Zico on acquisition trail with growth in mind
ZICO Capital, the diversified investment holdings company, is on the prowl for acquisitions in SA and sub-Saharan Africa as it builds scale with the aim of becoming a significant black-owned investor on the continent.
The group has so far spent close to R350m, out of a cash pot of R500m, on acquisitions, and expects to exhaust the balance by year-end before considering raising up to R1bn to fund further growth, mostly through acquisitions.
MD Tshego Sefolo - who rejects accusations that founder and chairman Sandile Zungu has benefited from his close links with the government - insists the company's growth has been based "purely" on good business acumen.
He says the company has never flagged its empowerment credentials in its business dealings, and always insists on a partnership that is mutually beneficial.
"We employ a lot of graduate and experienced professionals, including accountants and engineers, and I think they would be not so happy to be told they have benefited from such alleged links," says the career private equity executive. "We have not received any favours."
Mr Sefolo says that five years from now, the company will have built scale in sectors such as automotive parts and accessories, services, outdoor media and advertising, energy and gas, construction and mining, and resources.
Zico is scouting for investments to exhaust the R500m private equity fund it raised from several institutional investors. But Mr Sefolo insists the cash is not burning a hole in Zico's balance sheet and it will not be rushed into spending it merely for the sake of announcing deals.
A flurry of acquisitions has characterised its growth, in which the company has partnered with investors such as RMB Corvest, a leading private equity fund that has plans to invest in medium-sized African companies.
Mr Sefolo estimates the value of its investments, since inception in 2002, now exceeds R600m.
Its most recent investment was an acquisition, together with RMB Corvest, of a 25% stake in Nigerian food company Vital Products for an undisclosed sum.
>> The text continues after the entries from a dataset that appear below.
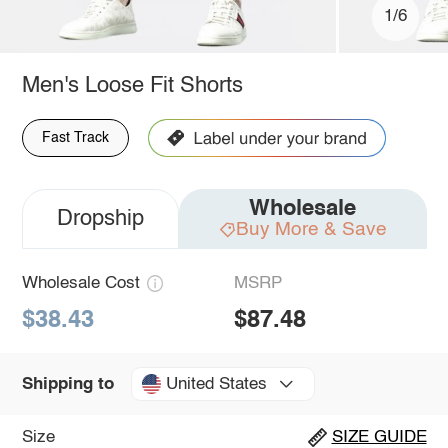
1/6
Men's Loose Fit Shorts
Fast Track
Wholesale
Dropship
Buy More & Save
Wholesale Cost
MSRP
$38.43
$87.48
United States
Shipping to
Size
SIZE GUIDE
It has also partnered with RMB Corvest to invest in Autozone, a local retailer and wholesaler of automotive parts and accessories acquired in 2010.
Apart from the acquisition of a stake in Vital Foods being Zico's first foray outside SA, it also represents a new thrust to build scale in selected markets in sub-Saharan Africa, says Mr Sefolo. SA also remains a key market for growth, he says, citing initiatives to consider investing in unnamed listed companies in the construction and electrical instrumentation sectors.
A fertiliser and chemical business is also being considered, he says, without giving a time frame when a deal will be concluded.
Early this year, Zico announced it had acquired a 44% stake in a local outdoor media and advertising company, Provantage, which Mr Sefolo says is rolling out the first airport-based news and advertising television feed in SA.
Zico also owns Outdoor Network, an outdoor media company operating in SA and at least four markets in Africa.
Its investment in Provantage is meant to exploit the synergies that ownership of stakes in both companies bring, he says. "We are launching, for the first time in SA, airport television, which will offer not only advertising but content like headline news and weather updates," says Mr Sefolo. "There is a plan to roll out up to 200 television screens at all the (local) airports."
Asked why Zico is keen on the construction sector, given its troubles, Mr Sefolo says there is light at the end of the tunnel for companies whose fortunes tumbled after the completion of projects related to the World Cup in 2010.
A dearth of new projects locally, combined with a slowdown in construction activity globally, led to JSE-listed construction majors such as Murray & Roberts taking drastic cost-cutting measures.
But Mr Sefolo says the company is taking a seven-to 10-year view of the construction sector, and believes the government's infrastructure projects - including the R300bn investment planned by state-owned logistics and freight company Transet - offers hope.
"There are also regional opportunities when you look at countries north of us," he says.
"The construction sector might not be doing well, but five years from now we see very significant growth coming through. So we are taking (up to) a seven-to 10-year view because construction always goes in cycles and we believe we are now at the bottom end and it can only go up."
Mr Sefolo says Zico has not closed the door on listing but it is not a strategic imperative.
"We are open to listing if the timing and conditions are right, but it's not something that is on our radar at present."